Ella corre porque le gusta correr y yo corro porque algo va delante. Y sin embargo increíblemente corremos juntas.
¿Cuál será la respuesta? ¿La respuesta será esos remolinos dibujados en los pulgares y en los dedos? ¿Por qué hay gente que es toda sacudida de saltamontes, antenas temblonas, ganglios que se anudan eternamente en nudos corredizos y nudos apretados? Alimentan un horno toda la vida, un fuego en los labios, un brillo en los ojos, desde la cuna. Los flacos y hambrientos se devoran a los oscuros que respiran y esperan.
Así soy yo, toda maleza y ortigas.
¿Y ella? Pero si ella es el último durazno, allá arriba en el árbol del verano. Los niños pasan, y una de ellos llora, viéndolos. Se sienten bien, parecen estar bien, son buenos. Oh no, no son incapaces de orinar desde arriba de un puente, o de robar ocasionalmente un sacapuntas de 10 centavos, no.
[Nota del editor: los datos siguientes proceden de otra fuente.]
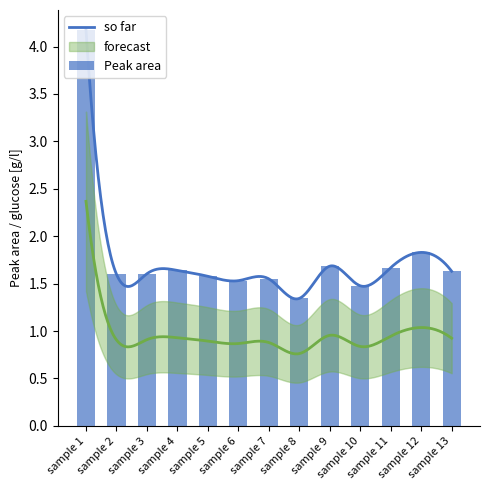

Reading left to right, transcribe all the data shown in this chart.

4.2	1.6	1.6	1.6	1.6	1.5	1.6	1.3	1.7	1.5	1.7	1.8	1.6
Pero basta verlos pasar para entender que serán sus vidas; los golpearan, los lastimaran, les harán daño y siempre preguntaran porque, como puede pasarle eso a ellos.
Pero yo se lo que pasa, miro pasar las cosas, veo que comienzan y que terminan, me lamo las heridas esperadas y nunca pregunto porque: “SE”. Siempre supe. Alguien supo antes que yo, hace mucho tiempo, alguien que tenia lobos en la casa y de noche invitaba a los leones a conversar. Yo no se con la mente. Pero mi cuerpo sabe y mientras ella se venda la ultima herida, yo me hago a un lado, doy la vuelta o pego un salto eludiendo el golpe inevitable.
Y allá vamos, yo corriendo despacio para estar a la par de ella, ella apresurándose para ir a la par mía. Yo rompiendo dos vidrios de una casa embrujada porque ella esta ahí. Ella rompiendo un vidrio en vez de ninguno, porque yo la estoy mirando.
¡Como ponemos nuestros dedos en la arcilla del otro! Eso es la amistad, jugar al alfarero y ver que formas se pueden sacar del otro.